# Analyzing Citibike Data and Predicting Dock Availability

In [None]:
# Step 1: Load the Data
import pandas as pd

data = pd.read_csv('/mnt/data/202301-citibike-tripdata_1.csv')

In [None]:
# Step 2: Explore the Data
print(data.head())
print(data.info())

In [None]:
# Step 3: Preprocess the Data
# Convert timestamps to datetime
data['started_at'] = pd.to_datetime(data['started_at'])
data['ended_at'] = pd.to_datetime(data['ended_at'])

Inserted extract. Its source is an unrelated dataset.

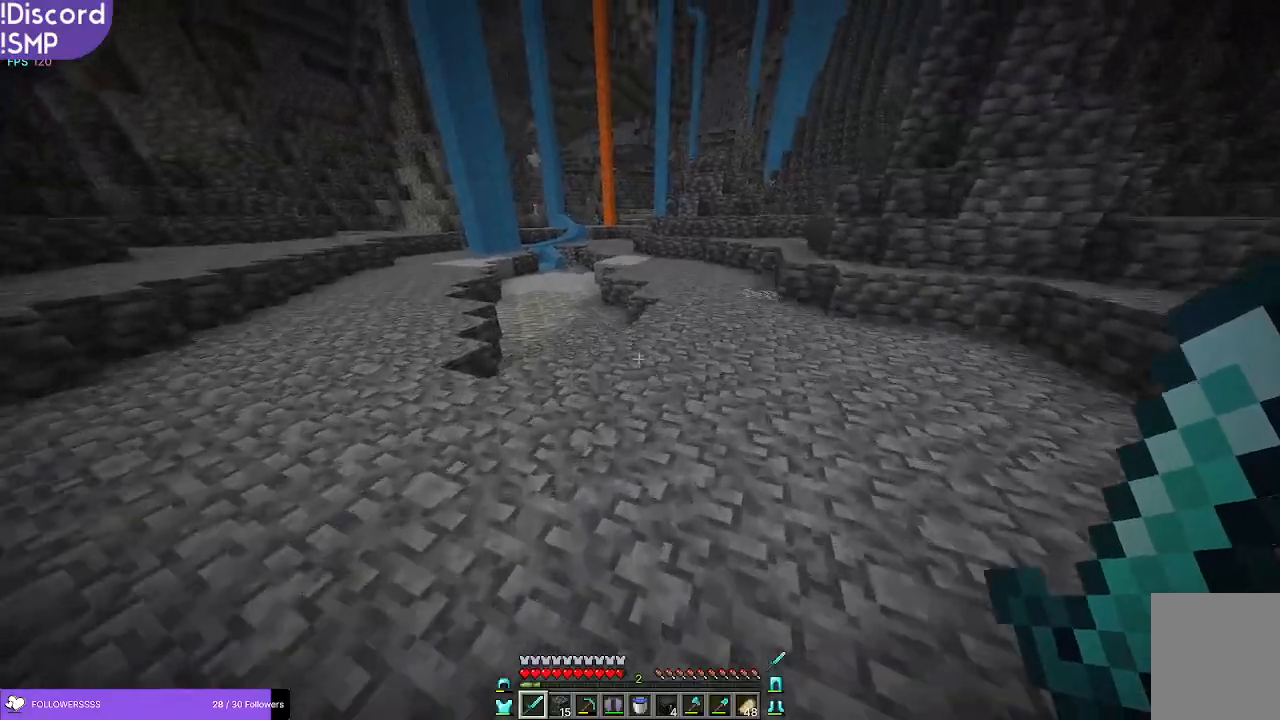
{"keys": ["w"], "mouse": [], "events": []}
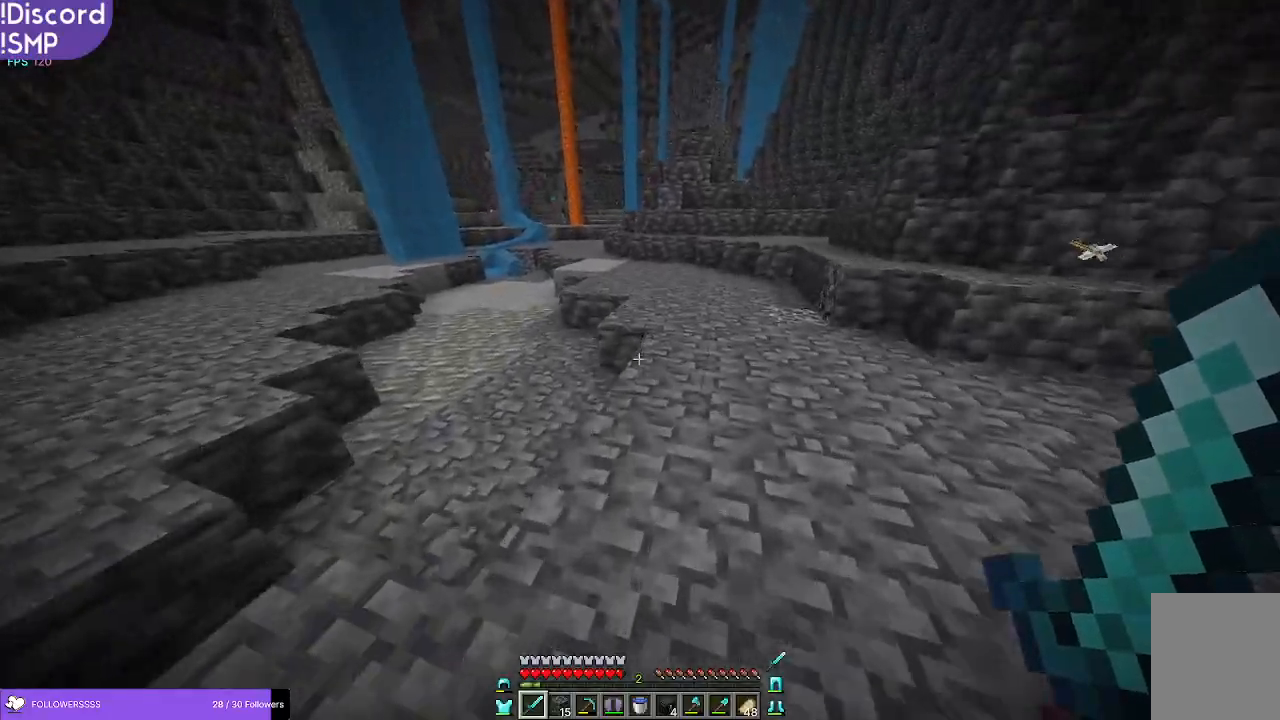
{"keys": ["w"], "mouse": [], "events": []}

# Extract features for analysis
data['start_hour'] = data['started_at'].dt.hour
data['day_of_week'] = data['started_at'].dt.day_name()

In [None]:
# Step 4: Analyze Dock Availability
# Group by start station and hour
dock_availability = data.groupby(['start_station_name', 'start_hour']).size().reset_index(name='trip_count')
print(dock_availability.head())

In [None]:
# Step 5: Train a Model to Predict Dock Availability
from sklearn.model_selection import train_test_split
from sklearn.ensemble import RandomForestRegressor

# Prepare features and target variable
features = pd.get_dummies(dock_availability[['start_station_name', 'start_hour']], drop_first=True)
target = dock_availability['trip_count']

X_train, X_test, y_train, y_test = train_test_split(features, target, test_size=0.2, random_state=42)

# Train the model
model = RandomForestRegressor(random_state=42)
model.fit(X_train, y_train)

# Evaluate the model
print(f"Model R^2 Score: {model.score(X_test, y_test):.2f}")

In [None]:
# Step 6: Prediction Example
example_input = pd.DataFrame({
    'start_station_name': ['Station A'],
    'start_hour': [9]
})
example_features = pd.get_dummies(example_input, drop_first=True)
example_features = example_features.reindex(columns=features.columns, fill_value=0)

prediction = model.predict(example_features)
print(f"Predicted Dock Availability: {prediction[0]:.2f}")